文档片段.
小时候,我在姥姥家长大。那是华东地区一座县城附近的小村庄,在当时还算发达,有好几家商铺和合作社,东西都巨便宜,兜里揣上5毛钱就能走街串巷地吃上大半天。
有一次,我路过家门口一家早餐铺。快到中午了,老板娘闲暇,便一边拾掇碗碟一边和街角的于妈聊天。老板娘先是探头瞥了一眼外面,看就我们几个小孩在地上拍洋画,便安心地探下身子,狡黠地和于妈交换了下眼神。
“听说了吗?村头二春出嫁了。老姑娘耗到25岁居然嫁进省城了。真是活见鬼。听说婆家做得是矿山上的大买卖,每天进进出出拉煤,一个月这个数。”老板娘在桌板下伸出粗壮的五根手指头。
“五十。”于妈咬着后槽牙低声说。不对。”老板娘把头摇成了拨浪鼓。“五百?”于妈的眼睛瞪得突兀,似乎能看到眼眶边上的青筋跳动。“五千。”老板娘气急败坏地抖搂着手中的抹布,“就是这么有钱。可谁想到居然让独生子娶了二春这丫头了。头几年我看这孩子还是其貌不扬的黄毛怪,谁知道竟然有这等好运。你没看二春妈现在走路都横着走。”

已知信息.
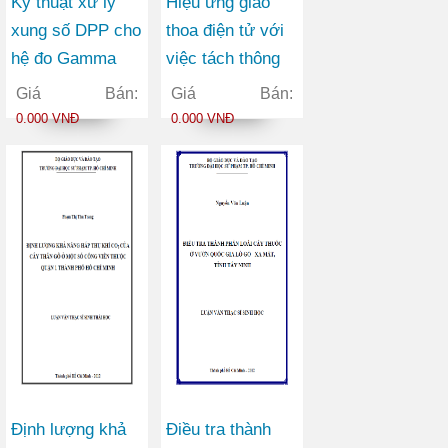
Kỹ thuật xử lý
Hiệu ứng giao
xung số DPP cho
thoa điện tử với
hệ đo Gamma
việc tách thông
NaI(Tl)
tin cấu trúc phân
Giá Bán:
Giá Bán:
tử oxy từ phổ
0.000 VNĐ
0.000 VNĐ
sóng hài bậc cao
Định lượng khả
Điều tra thành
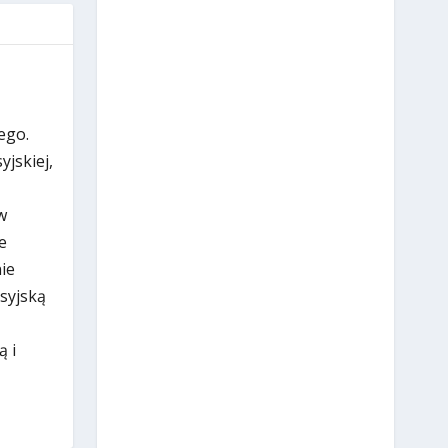
ego.
jskiej,
w
e
ie
osyjską
ą i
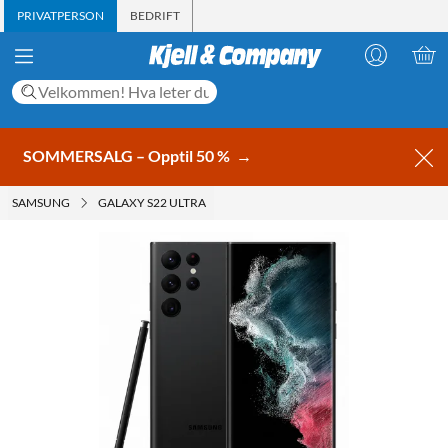
PRIVATPERSON
BEDRIFT
SOMMERSALG – Opptil 50 %
→
SAMSUNG
GALAXY S22 ULTRA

练习 1.
在这段童年回忆里,二春嫁到了哪里?
练习 2.
请原样抄录这段童年回忆中“有一次,我路过家门口一家早餐”至“桌板下伸出粗壮的五根手指头。”之间的文字,起止两处均包括在内。
练习 3.
请接着这段童年回忆的最后一句往下续写。

书面作答 1.
二春嫁进了省城。

书面作答 2.
有一次,我路过家门口一家早餐铺。快到中午了,老板娘闲暇,便一边拾掇碗碟一边和街角的于妈聊天。老板娘先是探头瞥了一眼外面,看就我们几个小孩在地上拍洋画,便安心地探下身子,狡黠地和于妈交换了下眼神。
“听说了吗?村头二春出嫁了。老姑娘耗到25岁居然嫁进省城了。真是活见鬼。听说婆家做得是矿山上的大买卖,每天进进出出拉煤,一个月这个数。”老板娘在桌板下伸出粗壮的五根手指头。

书面作答 3.
“也没有吧。”于妈不好意思地缕缕头发,“前两天她还送了我一块布料,滑溜着呢。”
“你就是眼皮子浅。我告诉你,二春嫁过去绝对没有好果子吃。你想啊,人家是独子,又那么有钱。现在对你好是图个新鲜,过上两年,人老珠黄,谁对你还有意思。要是再生不出儿子,那就得被人暴打扫地出门。”老板娘呲牙咧嘴地冲着门口一拍桌子,起身进了后厨。剩下我们几个小伙伴,脑补着二春姐姐被人暴打的画面,吓得卷起洋画就往家逃去。
一路上,我大口喘着粗气,深一脚浅一脚的跑到家里,关上门,咚咚咚的心跳还在耳朵边上咆哮。后来,只要知道二春姐姐回娘家,说什么我都要扒着门去看她一眼。姐姐穿着鲜丽的衣服,敦良的姐夫总是笑着不离她左右。后来他们买了村里第一辆小汽车,姐姐也生了个美丽的女儿,生活依旧过得和和美美,风平浪静。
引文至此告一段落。